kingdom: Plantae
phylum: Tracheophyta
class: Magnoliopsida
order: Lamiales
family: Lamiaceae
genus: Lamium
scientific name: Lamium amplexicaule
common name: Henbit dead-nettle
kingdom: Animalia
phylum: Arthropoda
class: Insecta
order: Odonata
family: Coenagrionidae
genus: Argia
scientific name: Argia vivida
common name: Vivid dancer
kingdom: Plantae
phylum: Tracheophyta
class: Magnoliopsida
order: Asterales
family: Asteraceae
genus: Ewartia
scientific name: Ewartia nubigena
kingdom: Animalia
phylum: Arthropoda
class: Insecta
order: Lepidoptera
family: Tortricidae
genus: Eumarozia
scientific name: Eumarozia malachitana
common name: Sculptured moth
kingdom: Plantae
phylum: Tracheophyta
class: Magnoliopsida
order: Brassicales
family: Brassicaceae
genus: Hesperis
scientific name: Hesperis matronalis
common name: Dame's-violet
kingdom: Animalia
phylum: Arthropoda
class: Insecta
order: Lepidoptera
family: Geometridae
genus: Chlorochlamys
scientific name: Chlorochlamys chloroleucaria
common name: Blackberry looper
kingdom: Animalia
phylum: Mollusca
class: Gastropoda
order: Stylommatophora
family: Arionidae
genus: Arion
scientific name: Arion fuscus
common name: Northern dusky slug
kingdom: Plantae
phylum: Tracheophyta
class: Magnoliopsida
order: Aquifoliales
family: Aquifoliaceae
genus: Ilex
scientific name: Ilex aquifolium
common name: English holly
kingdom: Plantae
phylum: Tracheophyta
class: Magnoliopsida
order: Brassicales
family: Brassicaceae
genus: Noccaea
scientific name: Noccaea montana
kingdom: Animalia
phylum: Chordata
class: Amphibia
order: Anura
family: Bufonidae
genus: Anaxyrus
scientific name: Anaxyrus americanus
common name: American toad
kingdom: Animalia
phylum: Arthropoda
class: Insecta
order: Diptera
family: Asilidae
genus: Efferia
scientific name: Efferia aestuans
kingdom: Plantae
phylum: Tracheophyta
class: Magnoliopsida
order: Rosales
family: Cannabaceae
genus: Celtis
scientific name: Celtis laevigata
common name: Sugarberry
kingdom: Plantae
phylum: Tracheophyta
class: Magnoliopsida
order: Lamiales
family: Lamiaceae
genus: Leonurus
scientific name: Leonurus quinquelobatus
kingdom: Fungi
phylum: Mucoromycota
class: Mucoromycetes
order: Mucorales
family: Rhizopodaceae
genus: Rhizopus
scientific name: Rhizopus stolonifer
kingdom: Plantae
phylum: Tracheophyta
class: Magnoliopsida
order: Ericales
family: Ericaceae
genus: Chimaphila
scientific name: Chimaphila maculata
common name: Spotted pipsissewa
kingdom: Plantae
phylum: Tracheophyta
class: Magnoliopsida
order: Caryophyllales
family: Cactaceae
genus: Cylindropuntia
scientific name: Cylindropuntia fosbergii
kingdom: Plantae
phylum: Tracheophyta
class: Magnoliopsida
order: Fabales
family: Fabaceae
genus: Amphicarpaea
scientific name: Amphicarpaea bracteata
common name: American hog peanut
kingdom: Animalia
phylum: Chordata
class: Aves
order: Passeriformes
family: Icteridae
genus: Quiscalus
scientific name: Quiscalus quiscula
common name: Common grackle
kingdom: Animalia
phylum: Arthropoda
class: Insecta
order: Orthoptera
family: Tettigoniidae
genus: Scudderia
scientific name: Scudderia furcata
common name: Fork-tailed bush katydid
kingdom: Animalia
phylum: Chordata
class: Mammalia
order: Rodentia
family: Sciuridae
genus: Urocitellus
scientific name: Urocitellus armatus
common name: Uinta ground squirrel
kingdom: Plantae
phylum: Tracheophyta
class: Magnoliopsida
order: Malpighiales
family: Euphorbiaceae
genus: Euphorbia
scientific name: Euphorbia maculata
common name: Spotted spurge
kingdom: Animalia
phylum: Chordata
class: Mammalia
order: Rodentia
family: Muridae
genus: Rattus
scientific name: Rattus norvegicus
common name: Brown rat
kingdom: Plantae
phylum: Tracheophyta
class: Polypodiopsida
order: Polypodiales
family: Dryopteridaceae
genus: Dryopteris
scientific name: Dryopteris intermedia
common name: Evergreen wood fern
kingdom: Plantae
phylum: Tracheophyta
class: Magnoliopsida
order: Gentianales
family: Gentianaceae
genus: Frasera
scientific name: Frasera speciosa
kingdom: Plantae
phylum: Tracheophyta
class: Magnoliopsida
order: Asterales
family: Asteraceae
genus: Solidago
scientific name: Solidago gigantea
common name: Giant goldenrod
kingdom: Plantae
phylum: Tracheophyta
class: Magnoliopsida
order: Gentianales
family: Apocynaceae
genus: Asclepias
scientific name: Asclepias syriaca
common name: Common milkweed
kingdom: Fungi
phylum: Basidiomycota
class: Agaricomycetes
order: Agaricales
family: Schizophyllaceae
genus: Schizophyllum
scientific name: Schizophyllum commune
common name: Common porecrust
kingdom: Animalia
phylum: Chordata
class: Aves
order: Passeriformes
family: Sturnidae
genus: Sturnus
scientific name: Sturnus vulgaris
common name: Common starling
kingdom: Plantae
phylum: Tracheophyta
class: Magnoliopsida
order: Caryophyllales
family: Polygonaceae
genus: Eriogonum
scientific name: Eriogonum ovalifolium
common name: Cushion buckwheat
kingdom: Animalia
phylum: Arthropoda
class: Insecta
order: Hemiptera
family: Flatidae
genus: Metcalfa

→ REQUIREMENTS
Transcribe every line from the records above, in order, with no changes to spelling, capitalization or punctuation.

→ EXERCISE RESULT
kingdom: Plantae
phylum: Tracheophyta
class: Magnoliopsida
order: Lamiales
family: Lamiaceae
genus: Lamium
scientific name: Lamium amplexicaule
common name: Henbit dead-nettle
kingdom: Animalia
phylum: Arthropoda
class: Insecta
order: Odonata
family: Coenagrionidae
genus: Argia
scientific name: Argia vivida
common name: Vivid dancer
kingdom: Plantae
phylum: Tracheophyta
class: Magnoliopsida
order: Asterales
family: Asteraceae
genus: Ewartia
scientific name: Ewartia nubigena
kingdom: Animalia
phylum: Arthropoda
class: Insecta
order: Lepidoptera
family: Tortricidae
genus: Eumarozia
scientific name: Eumarozia malachitana
common name: Sculptured moth
kingdom: Plantae
phylum: Tracheophyta
class: Magnoliopsida
order: Brassicales
family: Brassicaceae
genus: Hesperis
scientific name: Hesperis matronalis
common name: Dame's-violet
kingdom: Animalia
phylum: Arthropoda
class: Insecta
order: Lepidoptera
family: Geometridae
genus: Chlorochlamys
scientific name: Chlorochlamys chloroleucaria
common name: Blackberry looper
kingdom: Animalia
phylum: Mollusca
class: Gastropoda
order: Stylommatophora
family: Arionidae
genus: Arion
scientific name: Arion fuscus
common name: Northern dusky slug
kingdom: Plantae
phylum: Tracheophyta
class: Magnoliopsida
order: Aquifoliales
family: Aquifoliaceae
genus: Ilex
scientific name: Ilex aquifolium
common name: English holly
kingdom: Plantae
phylum: Tracheophyta
class: Magnoliopsida
order: Brassicales
family: Brassicaceae
genus: Noccaea
scientific name: Noccaea montana
kingdom: Animalia
phylum: Chordata
class: Amphibia
order: Anura
family: Bufonidae
genus: Anaxyrus
scientific name: Anaxyrus americanus
common name: American toad
kingdom: Animalia
phylum: Arthropoda
class: Insecta
order: Diptera
family: Asilidae
genus: Efferia
scientific name: Efferia aestuans
kingdom: Plantae
phylum: Tracheophyta
class: Magnoliopsida
order: Rosales
family: Cannabaceae
genus: Celtis
scientific name: Celtis laevigata
common name: Sugarberry
kingdom: Plantae
phylum: Tracheophyta
class: Magnoliopsida
order: Lamiales
family: Lamiaceae
genus: Leonurus
scientific name: Leonurus quinquelobatus
kingdom: Fungi
phylum: Mucoromycota
class: Mucoromycetes
order: Mucorales
family: Rhizopodaceae
genus: Rhizopus
scientific name: Rhizopus stolonifer
kingdom: Plantae
phylum: Tracheophyta
class: Magnoliopsida
order: Ericales
family: Ericaceae
genus: Chimaphila
scientific name: Chimaphila maculata
common name: Spotted pipsissewa
kingdom: Plantae
phylum: Tracheophyta
class: Magnoliopsida
order: Caryophyllales
family: Cactaceae
genus: Cylindropuntia
scientific name: Cylindropuntia fosbergii
kingdom: Plantae
phylum: Tracheophyta
class: Magnoliopsida
order: Fabales
family: Fabaceae
genus: Amphicarpaea
scientific name: Amphicarpaea bracteata
common name: American hog peanut
kingdom: Animalia
phylum: Chordata
class: Aves
order: Passeriformes
family: Icteridae
genus: Quiscalus
scientific name: Quiscalus quiscula
common name: Common grackle
kingdom: Animalia
phylum: Arthropoda
class: Insecta
order: Orthoptera
family: Tettigoniidae
genus: Scudderia
scientific name: Scudderia furcata
common name: Fork-tailed bush katydid
kingdom: Animalia
phylum: Chordata
class: Mammalia
order: Rodentia
family: Sciuridae
genus: Urocitellus
scientific name: Urocitellus armatus
common name: Uinta ground squirrel
kingdom: Plantae
phylum: Tracheophyta
class: Magnoliopsida
order: Malpighiales
family: Euphorbiaceae
genus: Euphorbia
scientific name: Euphorbia maculata
common name: Spotted spurge
kingdom: Animalia
phylum: Chordata
class: Mammalia
order: Rodentia
family: Muridae
genus: Rattus
scientific name: Rattus norvegicus
common name: Brown rat
kingdom: Plantae
phylum: Tracheophyta
class: Polypodiopsida
order: Polypodiales
family: Dryopteridaceae
genus: Dryopteris
scientific name: Dryopteris intermedia
common name: Evergreen wood fern
kingdom: Plantae
phylum: Tracheophyta
class: Magnoliopsida
order: Gentianales
family: Gentianaceae
genus: Frasera
scientific name: Frasera speciosa
kingdom: Plantae
phylum: Tracheophyta
class: Magnoliopsida
order: Asterales
family: Asteraceae
genus: Solidago
scientific name: Solidago gigantea
common name: Giant goldenrod
kingdom: Plantae
phylum: Tracheophyta
class: Magnoliopsida
order: Gentianales
family: Apocynaceae
genus: Asclepias
scientific name: Asclepias syriaca
common name: Common milkweed
kingdom: Fungi
phylum: Basidiomycota
class: Agaricomycetes
order: Agaricales
family: Schizophyllaceae
genus: Schizophyllum
scientific name: Schizophyllum commune
common name: Common porecrust
kingdom: Animalia
phylum: Chordata
class: Aves
order: Passeriformes
family: Sturnidae
genus: Sturnus
scientific name: Sturnus vulgaris
common name: Common starling
kingdom: Plantae
phylum: Tracheophyta
class: Magnoliopsida
order: Caryophyllales
family: Polygonaceae
genus: Eriogonum
scientific name: Eriogonum ovalifolium
common name: Cushion buckwheat
kingdom: Animalia
phylum: Arthropoda
class: Insecta
order: Hemiptera
family: Flatidae
genus: Metcalfa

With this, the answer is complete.